Xcore assembler code -> problem with event handling Topic is solved

Technical discussions around xCORE processors (e.g. xcore-200 & xcore.ai).
Eliwood
Member
Posts: 10
Joined: Fri Apr 29, 2016 7:35 am

Xcore assembler code -> problem with event handling

Post by Eliwood »

Hi all,

when i'm using this assembler code :

Code: Select all


.text
.align 2
.globl DoPingAsm0

.type DoPingAsm0, @function
.cc_top DoPingAsm0.function

#*********************************************************************************
# Fkt.:	DoPingAsm0()
#				Ausgabe von 16-Bit-Werten aus einem Array an den gepufferten 16-Bit-Port pPing
#       Die Basisadresse liegt hinter dem Array ValTable[]. Durch den neg. Index in r1
#       kann die Schleife auf 4 Befehle reduziert werden.
#       Mit clk=25MHz könne Werte aus ValTable[] alle 40ns ausgegeben werden.
# Par.:	r0  - Adr. nach dem Array, 2er-Adr.
#				r1  - Anz, Anzahl der auszugebenden 16-Bit-Werte als negativer Wert
#             Muß <= Tabellenlänge sein. DARF NIE 0 SEIN !!!!!!!!!!
#       r2  - Port
# 			r3  -
# used: r4  - inc-Wert, always 1
# 		  r5  - Val, 16-Bit-Wert aus ValTable0[]
#*********************************************************************************

DoPingAsm0:

  entsp 10            # 10 scheint übertrieben
  stw r4 , sp [1]
	stw r5 , sp [2]
  #--- Init ------------------------------
  ldc   r4, 1         #  incr-Wert
  #---------------------------------------
Loop0:
  ld16s r5, r0[r1]    # Val = ValTable0[Anz]    # Anz ist negativer Wert
  out  res[r2],r5     # pPing <: Val
  #nop
  add r1, r1, r4      # Anz = Anz - 1
  bt r1, Loop0

  #--------------------------------------
  ldw r4 , sp [1]
  ldw r5 , sp [2]

	retsp 10


#.size DoPingAsm0, -DoPingAsm0
.cc_bottom DoPingAsm0.function
  .globl DoPingAsm0.nstackwords
  .linkset DoPingAsm0.nstackwords, 10



i have ever the event, where the assembler function is called and the programm will not jump into the other event. The second event is receiving information about an interface. The timing should work. When i comment the assembler function, all works fine, but i need this function for the time critically output on ports. ( the sourcecode is from another person [retirement] )

Best regards :)
View Solution
henk
Verified
Respected Member
Posts: 347
Joined: Wed Jan 27, 2016 5:21 pm

Post by henk »

Hi Eliwood,

That code does not contain any events as such; do you have some context, e.g., the place that this is called from?

Cheers,
Henk
Eliwood
Member
Posts: 10
Joined: Fri Apr 29, 2016 7:35 am

Post by Eliwood »

Code: Select all


     case i0.fKey(unsigned char Key):  // INNO: : von gettingkeys.xc auf Tile1
                                        // vorher: von gettingkeys.xc auf Tile0
           NewKey = Key;                   // 520ns VOR neg. Flanke von ADDR_SCHWENKEN (Byte wird zuerst abgeschickt)

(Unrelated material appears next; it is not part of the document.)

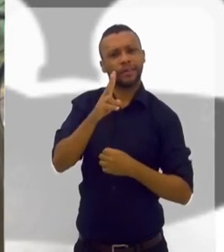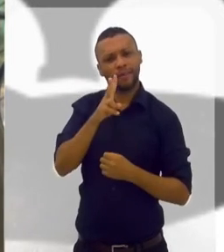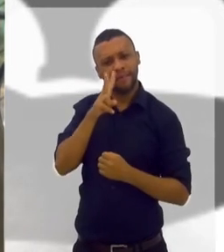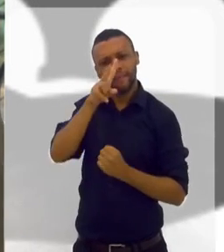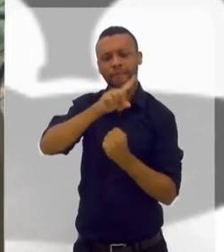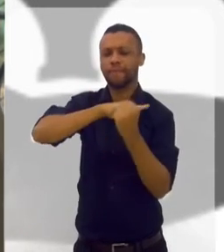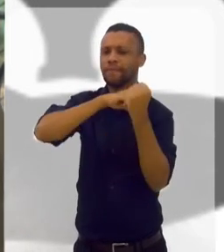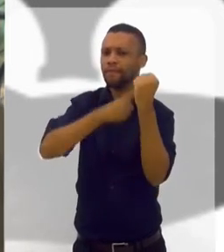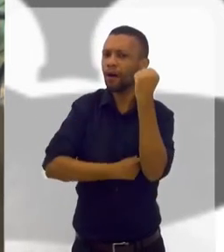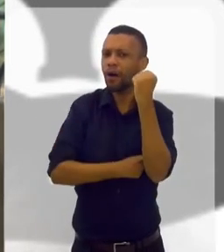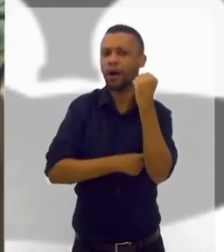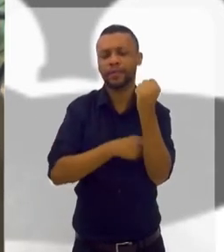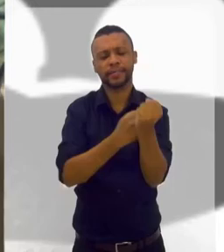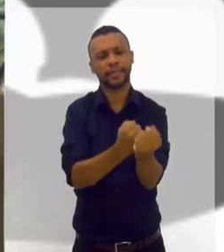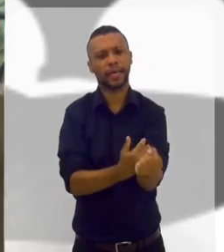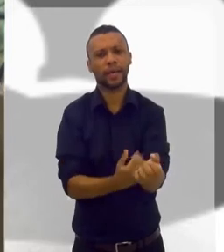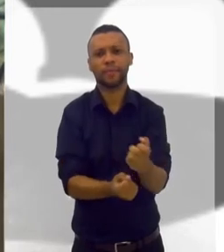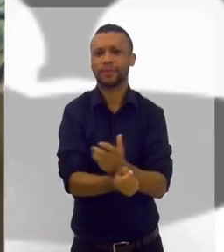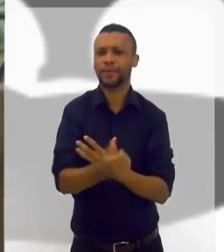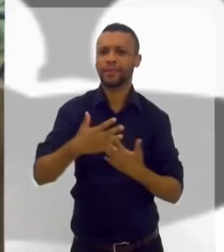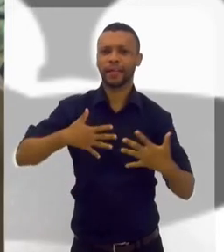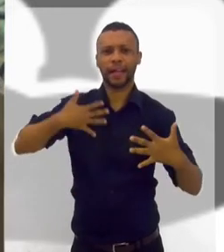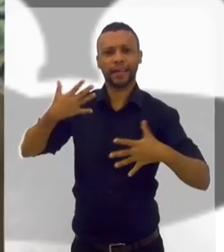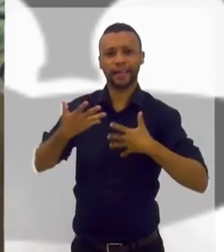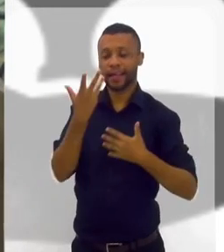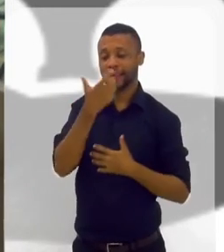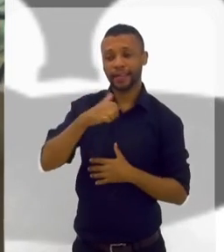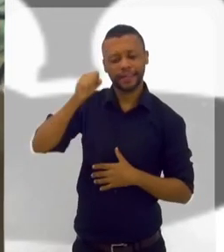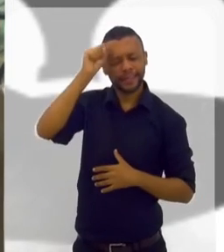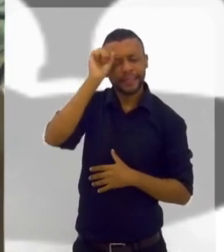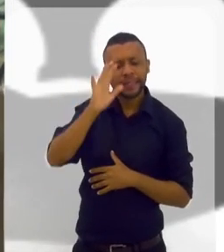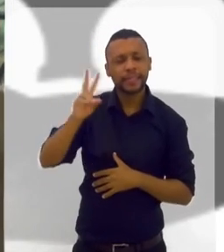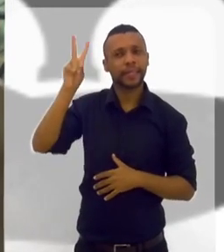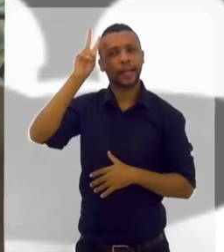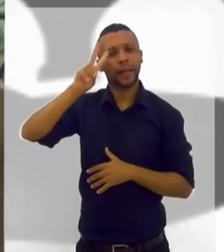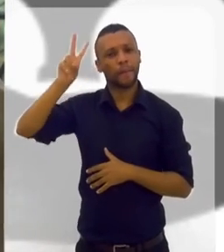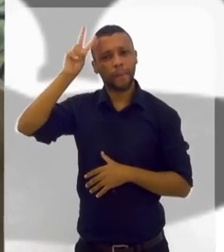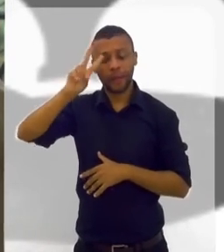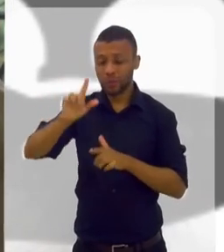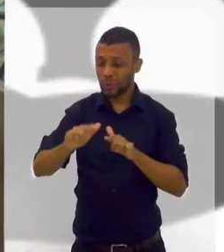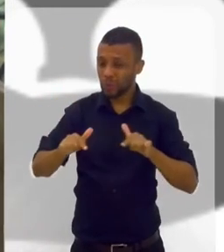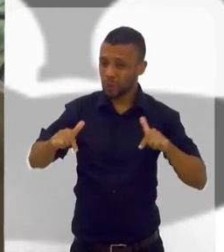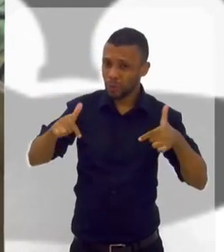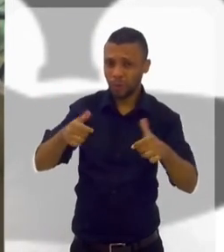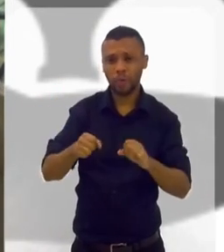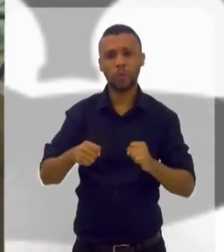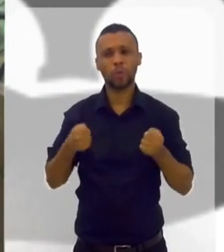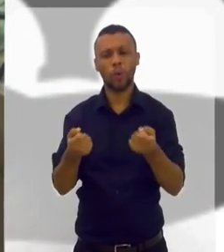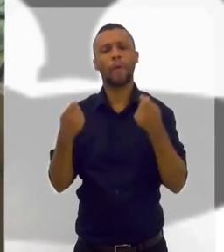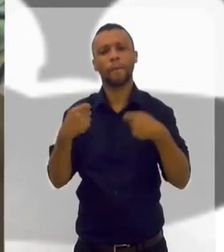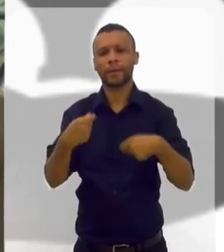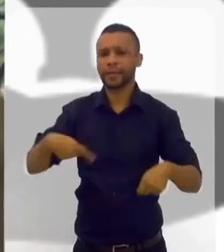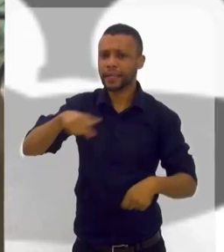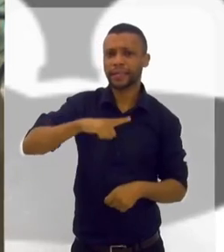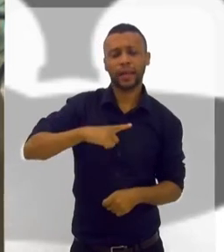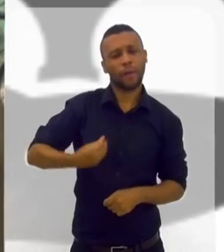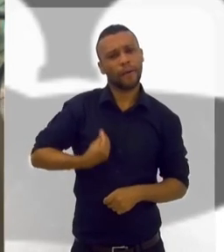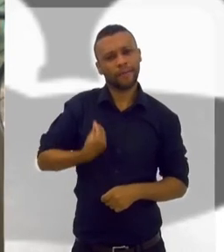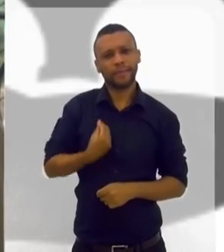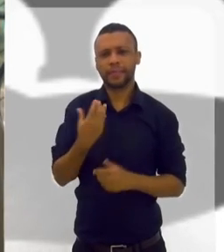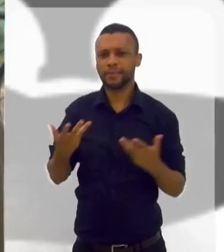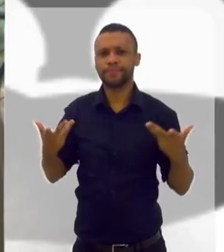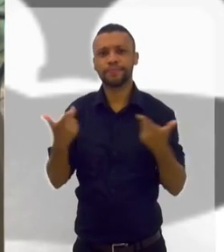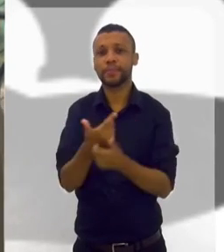forte. Quatro, sentindo todas essas emoções, essa alegria dessa criança, se lembrando de que você vai fazer o que for necessário pra que ela tenha uma vida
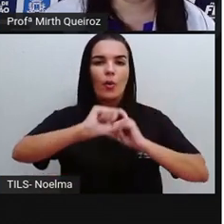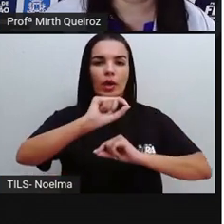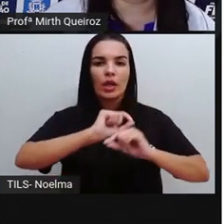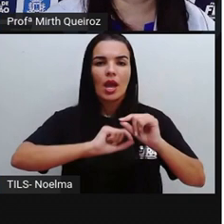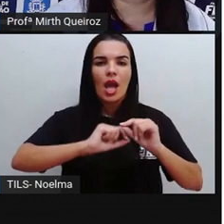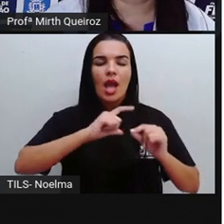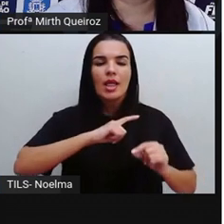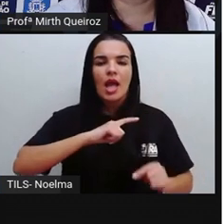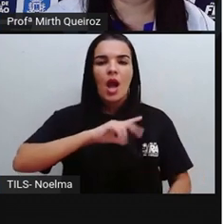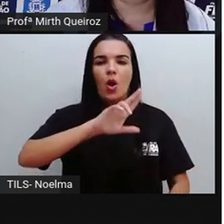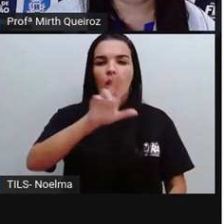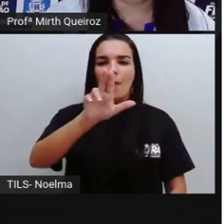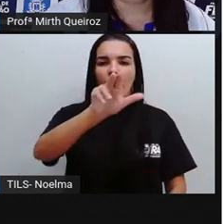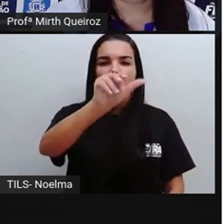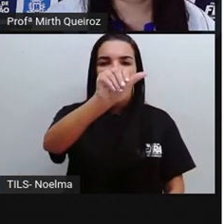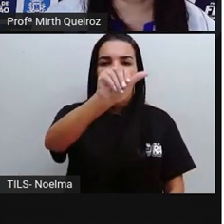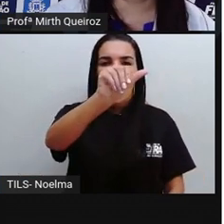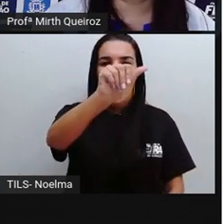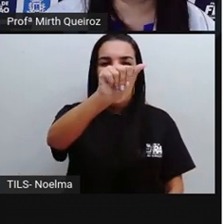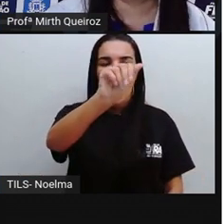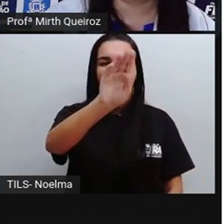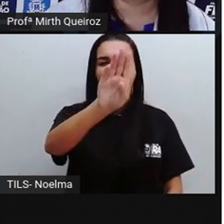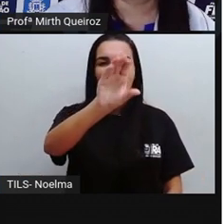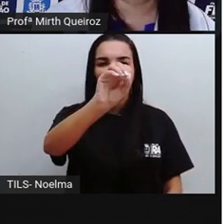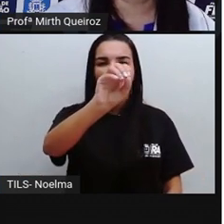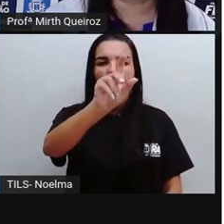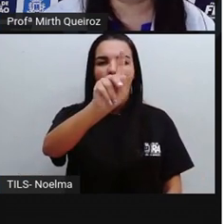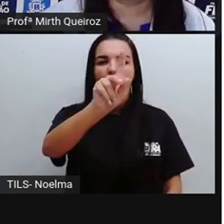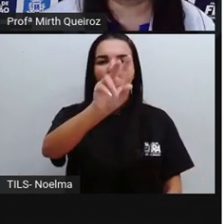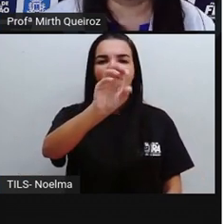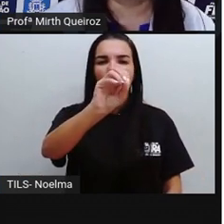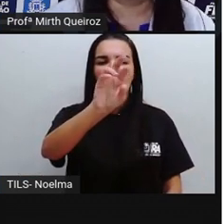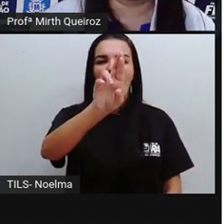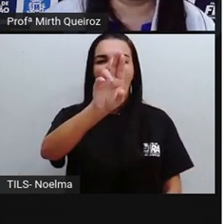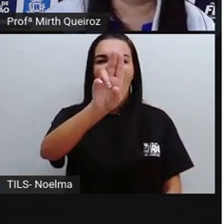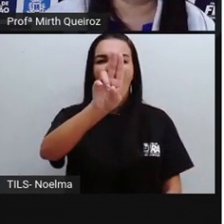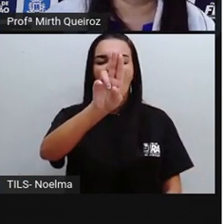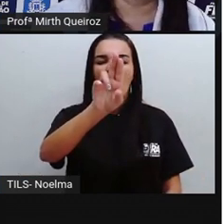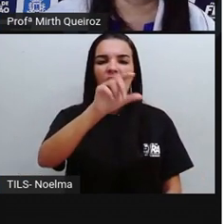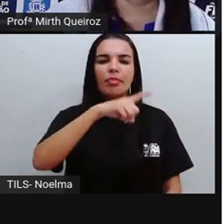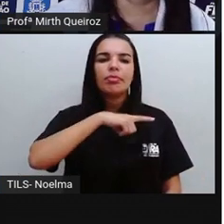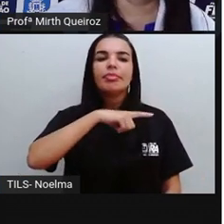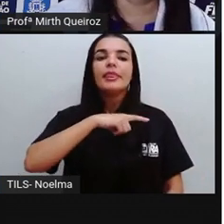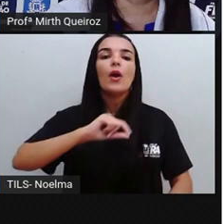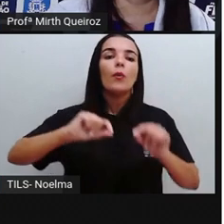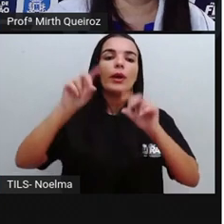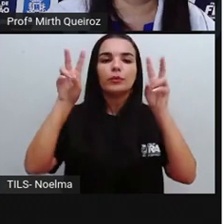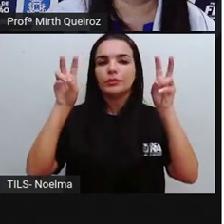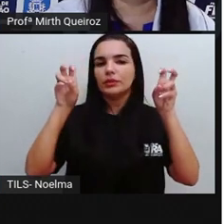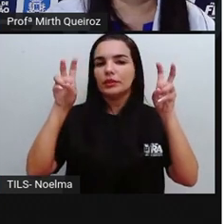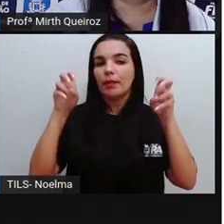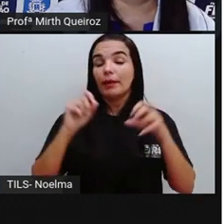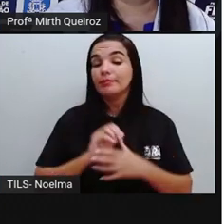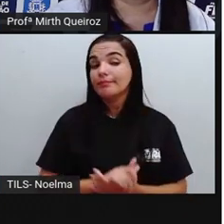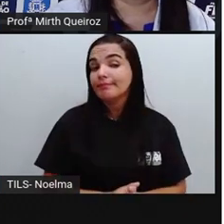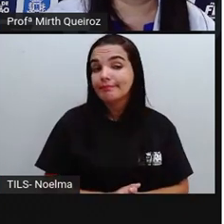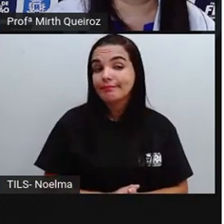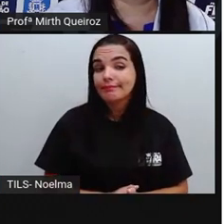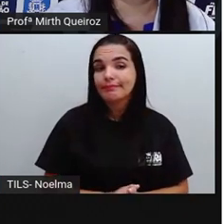Neste caso aqui, o assunto, o tema da obra poderia ser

           //--- ValTable0[] neu schreiben ----------------------------------
           if((NewKey != ActKey) && (NewKey != KEY_NOT_VALID) )
           {

                ActKey = NewKey;
                InitValTable(ActKey, ANGLE_ID, 0 , ValTable0);
                // Achtung! Bit7/6 evtl. gesetzt

                //NewKey &= ~(3 << 6);
           }
           disable = 0;

            break;


//=== ADDR_SCHWENKEN =================================================================

   /*   case s0.fKey(unsigned char Key):
          T0.NewKeySchwenken = Key;   // 520ns VOR neg. Flanke von ADDR_TX_MUSTER!!!
          //--- ValTable0[] initialisieren ----------------------------


          break;*/



//=== Pingen ==========================================================================
      case pInStart0 when pinsneq(y0) :> y0:  // wenn Start0 erkannt-->y0 =1, d.h. pos. Flanke            !disable =>


         while(y0) {
             pInStart0 :> y0;  // warten auf neg. Flanke des Startimpulses, -->y0 = 0
             sync(pInStart0);
         }

          pOutStart0 <: 1;   // für pStart0 und pStart1 auf H setzen
          sync(pOutStart0);  // warten auf neg. Taktflanke, sync to neg. edge
                             // -->nicht mehr im Bereich der pos. Flanke von Start0 (=TX_START1 auf Digi-Board),
                             // pOutStart0 geht nicht mehr an pStartPinging und pStartPing0;
                             // nur noch zur Triggerung des Oszis ob beide Portausgaben synchron sind
          start_clock(clk);  // pStartPinging und pStartPing0 bekommen Takt

          trigger1 <: 1;      // für synchrone Ausgabe notwendig , mehrere nop befehle gingen nicht, trigger beeinflusst nciht das wichtige ausgangssignal
          asm ("nop");        // time shift for compact system
          asm ("nop");
          asm ("nop");
          asm ("nop");
          asm ("nop");
          asm ("nop");
          asm ("nop");


          DoPing0(iLen);
          pOutStart0 <: 0;  // begrenzt durchgereichten Start-Impuls (TX_START1 auf Digi-Board)
          y0 = 0;           // Der Startimpuls muß kürzer sein als die kleinste Dauer für den Ping.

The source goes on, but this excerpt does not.